:: Data shown ::
-.-.-
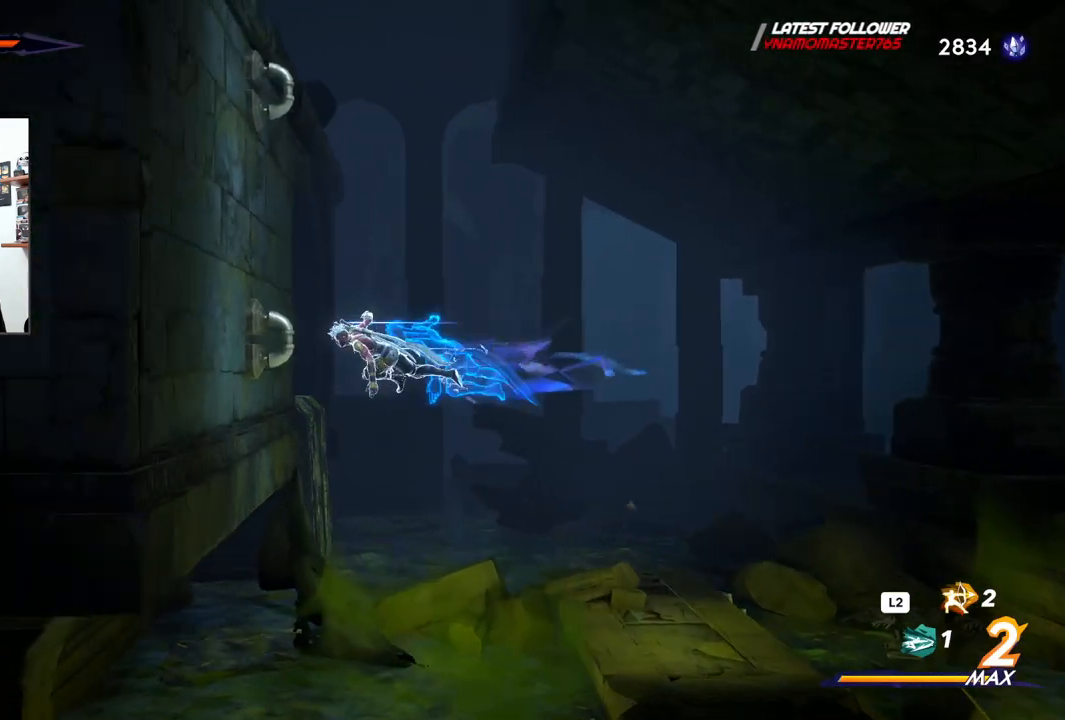
Gameplay with a controller (PlayStation layout); each line is a JSON object with the inputs held at the frame after it. "events" lists button and stick changes between this image and that frame as [ms after this image, input, new state], when the widget could be followed in between. Not read: TOUCHPAD.
{"buttons": ["CROSS"], "left_stick": "up-left", "right_stick": "center", "events": [[117, "CROSS", "up"], [117, "R2", "up"], [233, "left_stick", "up-left"], [367, "CROSS", "down"]]}
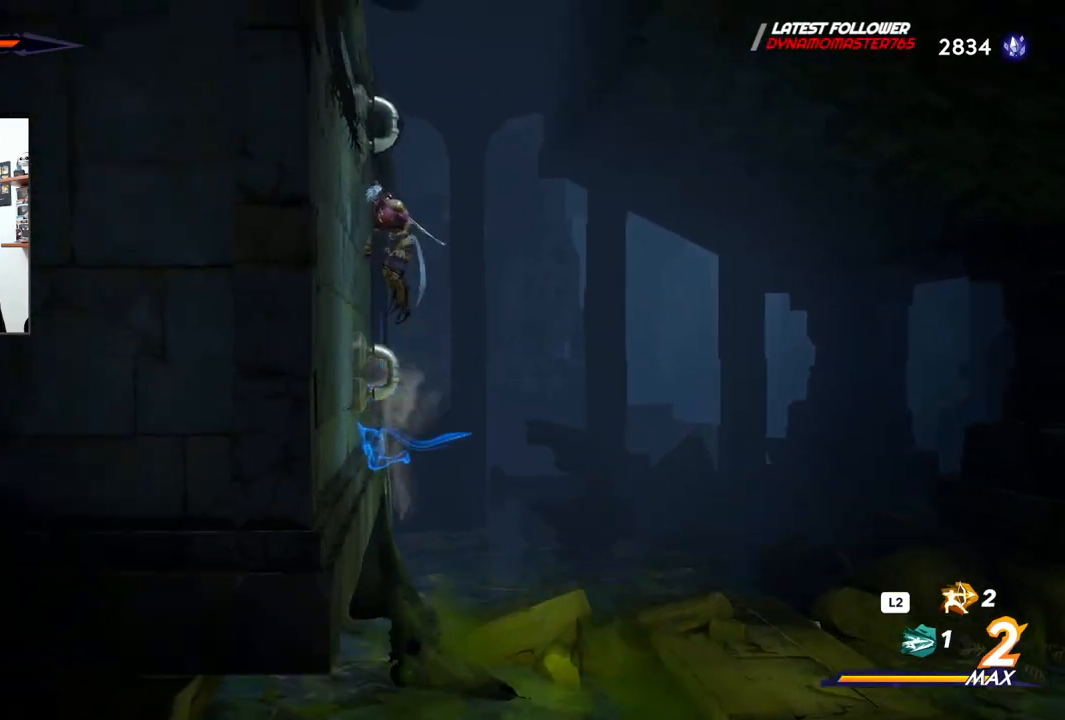
{"buttons": ["CROSS"], "left_stick": "up-left", "right_stick": "center", "events": [[217, "CROSS", "up"], [367, "CROSS", "down"]]}
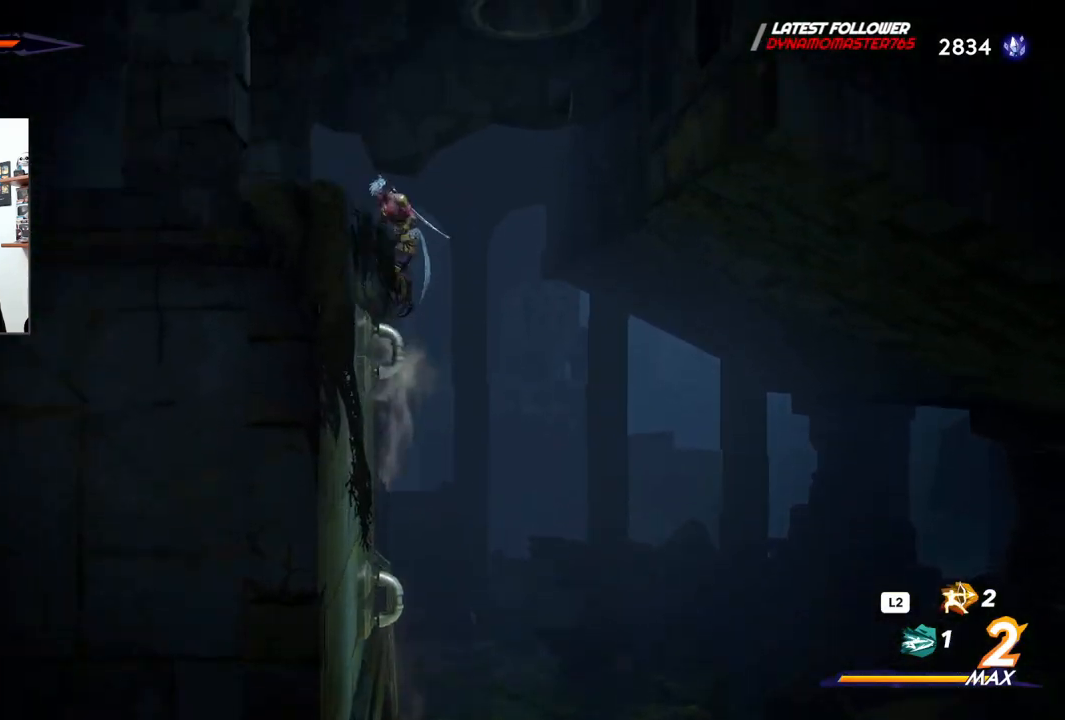
{"buttons": [], "left_stick": "left", "right_stick": "center", "events": [[233, "left_stick", "left"], [317, "CROSS", "up"]]}
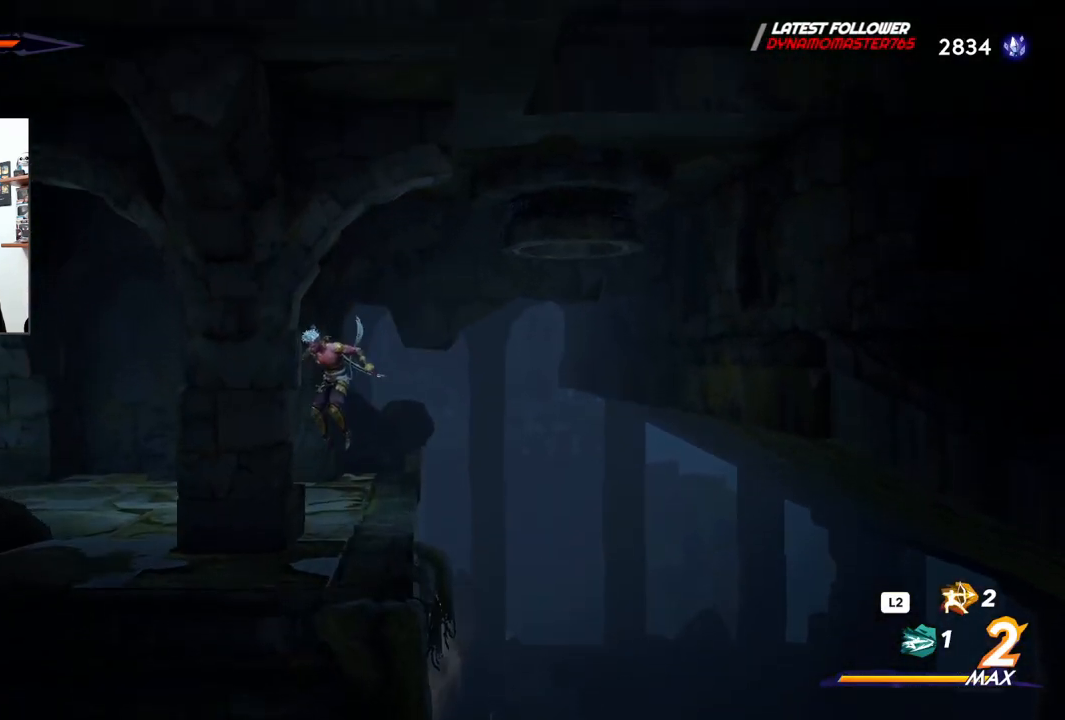
{"buttons": ["R2"], "left_stick": "left", "right_stick": "center", "events": [[267, "R2", "down"]]}
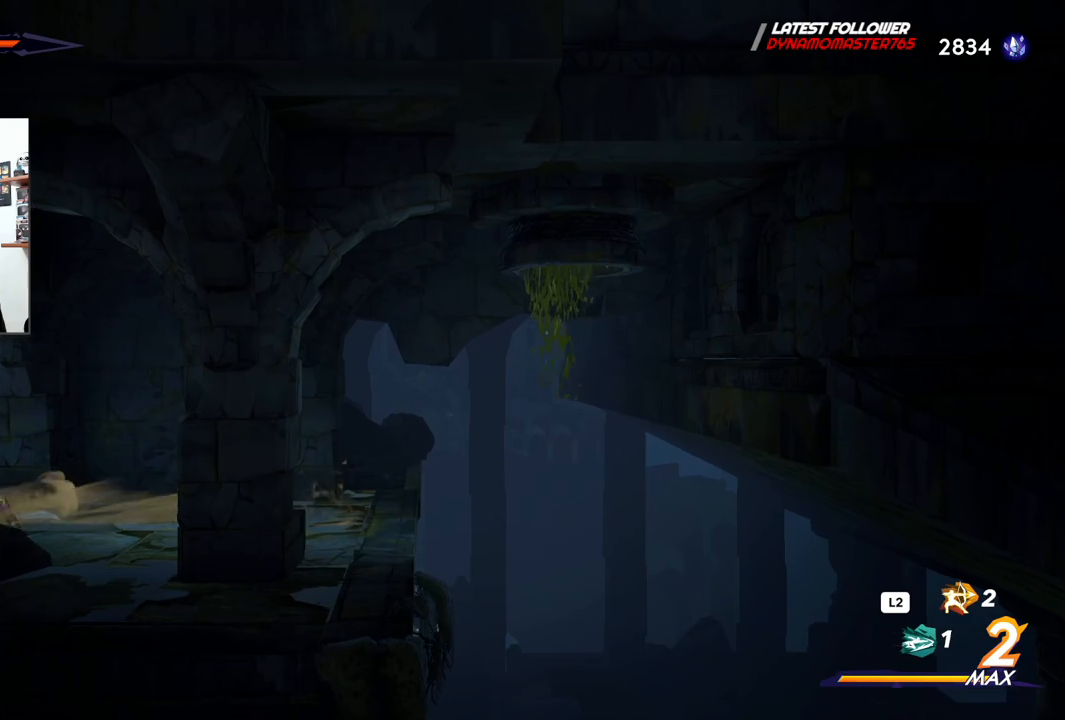
{"buttons": [], "left_stick": "left", "right_stick": "center", "events": [[417, "R2", "up"]]}
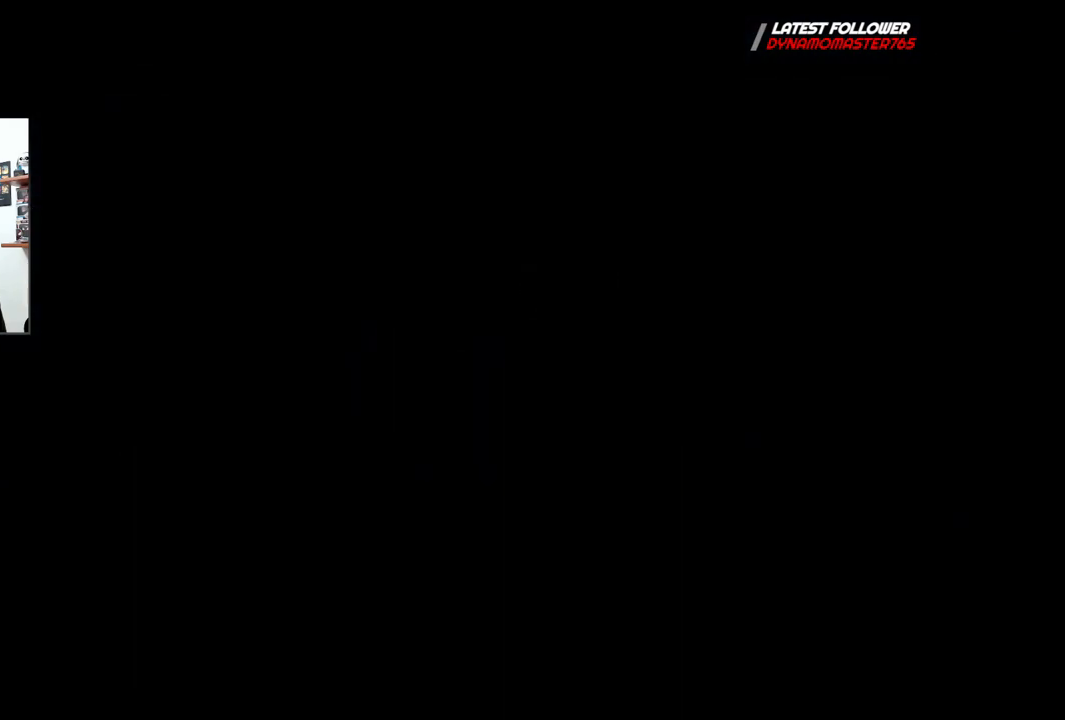
{"buttons": ["R2"], "left_stick": "left", "right_stick": "center", "events": [[450, "R2", "down"]]}
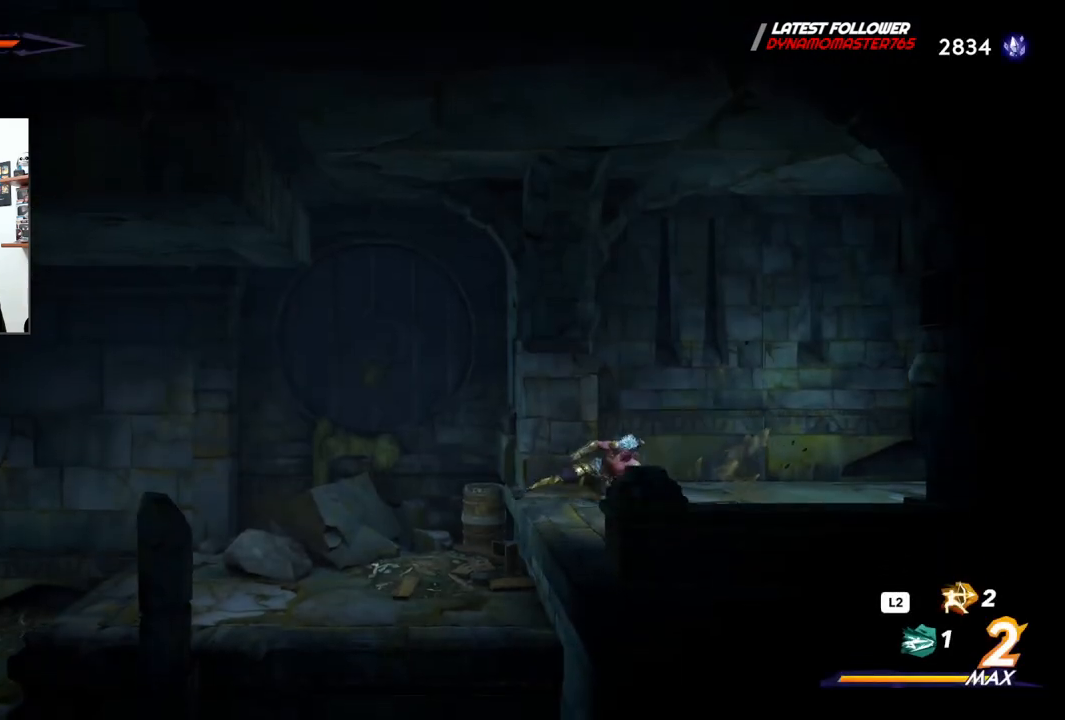
{"buttons": [], "left_stick": "left", "right_stick": "center", "events": [[200, "CROSS", "down"], [333, "CROSS", "up"], [367, "R1", "down"], [417, "R1", "up"], [417, "R2", "up"]]}
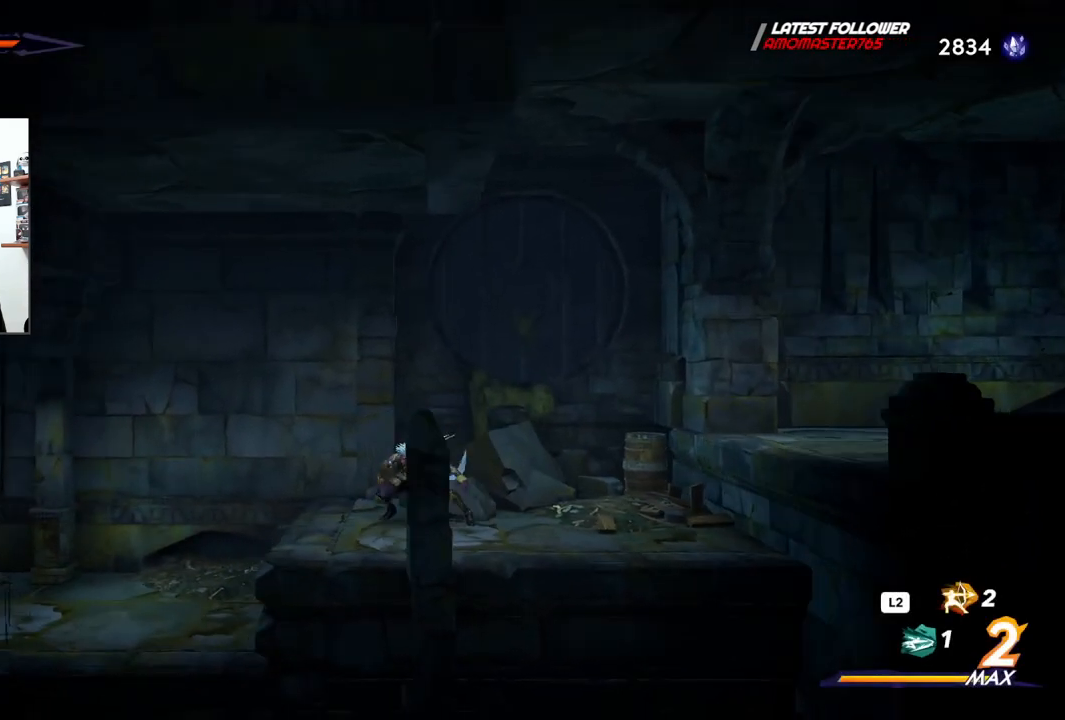
{"buttons": ["R2"], "left_stick": "left", "right_stick": "center"}
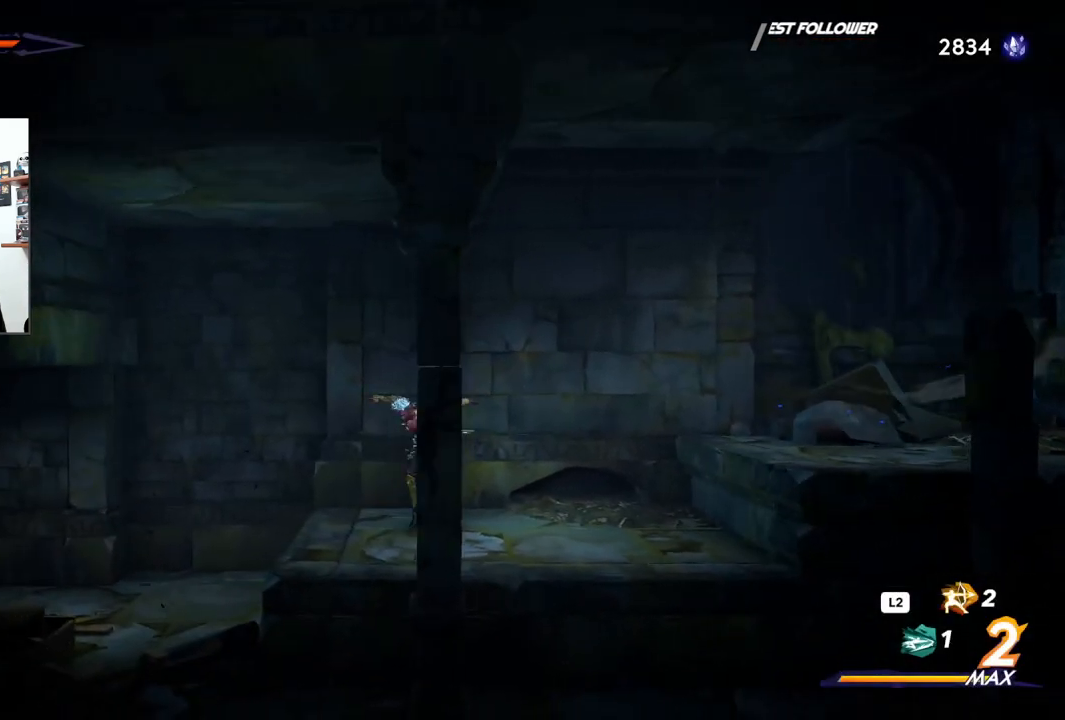
{"buttons": [], "left_stick": "left", "right_stick": "center"}
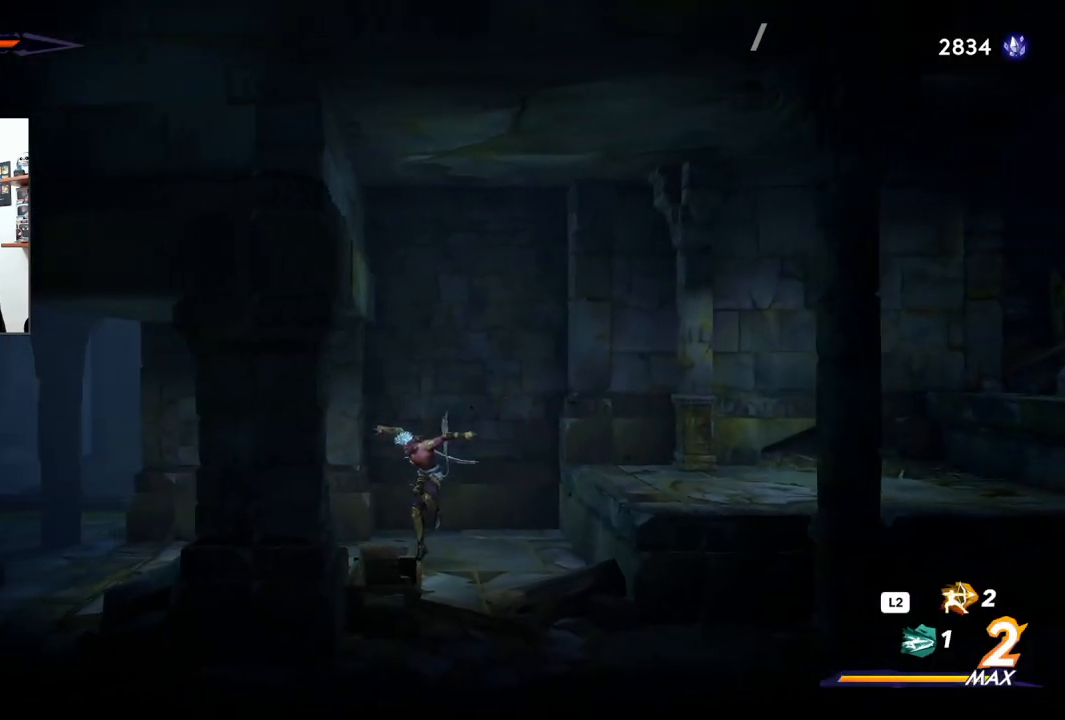
{"buttons": ["CROSS", "R2"], "left_stick": "left", "right_stick": "center", "events": [[83, "R2", "down"], [267, "R1", "down"], [467, "CROSS", "down"], [483, "R1", "up"]]}
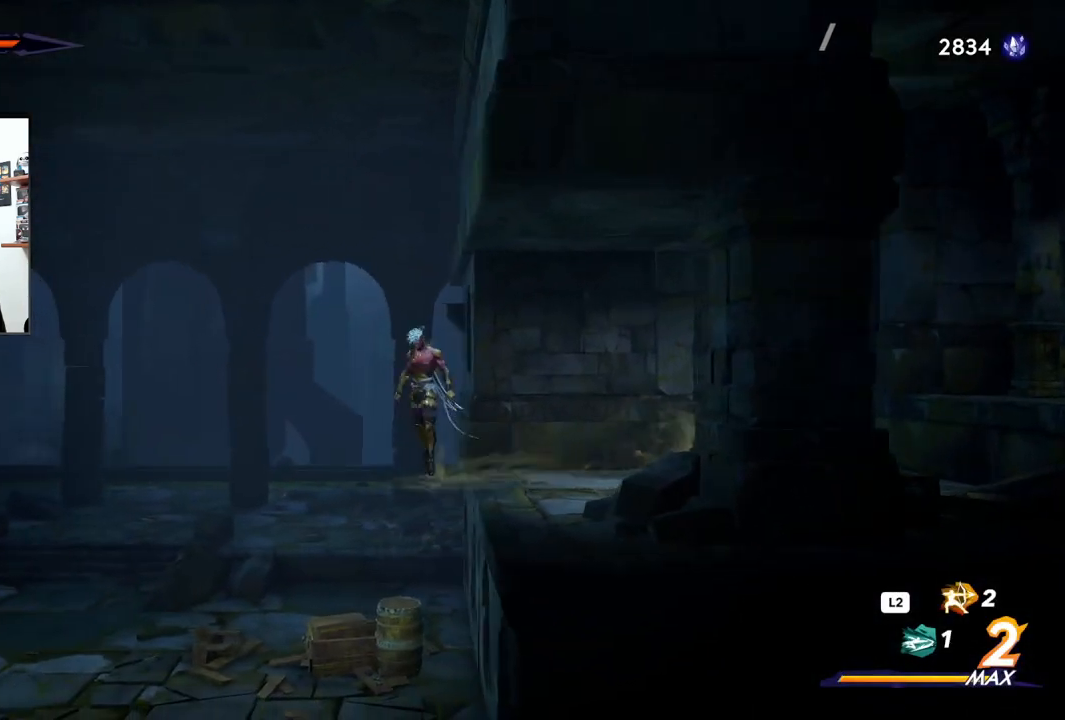
{"buttons": [], "left_stick": "left", "right_stick": "center", "events": [[183, "CROSS", "up"], [200, "R2", "up"]]}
-.-.-
:: What you need to do ::
Output all of the data exactly as it stands, minus any images.

:: Output ::
Gameplay with a controller (PlayStation layout); each line is a JSON object with the inputs held at the frame after it. "events" lists button and stick changes between this image and that frame as [ms after this image, input, new state], when the widget could be followed in between. Not read: TOUCHPAD.
{"buttons": ["CROSS"], "left_stick": "up-left", "right_stick": "center", "events": [[117, "CROSS", "up"], [117, "R2", "up"], [233, "left_stick", "up-left"], [367, "CROSS", "down"]]}
{"buttons": ["CROSS"], "left_stick": "up-left", "right_stick": "center", "events": [[217, "CROSS", "up"], [367, "CROSS", "down"]]}
{"buttons": [], "left_stick": "left", "right_stick": "center", "events": [[233, "left_stick", "left"], [317, "CROSS", "up"]]}
{"buttons": ["R2"], "left_stick": "left", "right_stick": "center", "events": [[267, "R2", "down"]]}
{"buttons": [], "left_stick": "left", "right_stick": "center", "events": [[417, "R2", "up"]]}
{"buttons": ["R2"], "left_stick": "left", "right_stick": "center", "events": [[450, "R2", "down"]]}
{"buttons": [], "left_stick": "left", "right_stick": "center", "events": [[200, "CROSS", "down"], [333, "CROSS", "up"], [367, "R1", "down"], [417, "R1", "up"], [417, "R2", "up"]]}
{"buttons": ["R2"], "left_stick": "left", "right_stick": "center"}
{"buttons": [], "left_stick": "left", "right_stick": "center"}
{"buttons": ["CROSS", "R2"], "left_stick": "left", "right_stick": "center", "events": [[83, "R2", "down"], [267, "R1", "down"], [467, "CROSS", "down"], [483, "R1", "up"]]}
{"buttons": [], "left_stick": "left", "right_stick": "center", "events": [[183, "CROSS", "up"], [200, "R2", "up"]]}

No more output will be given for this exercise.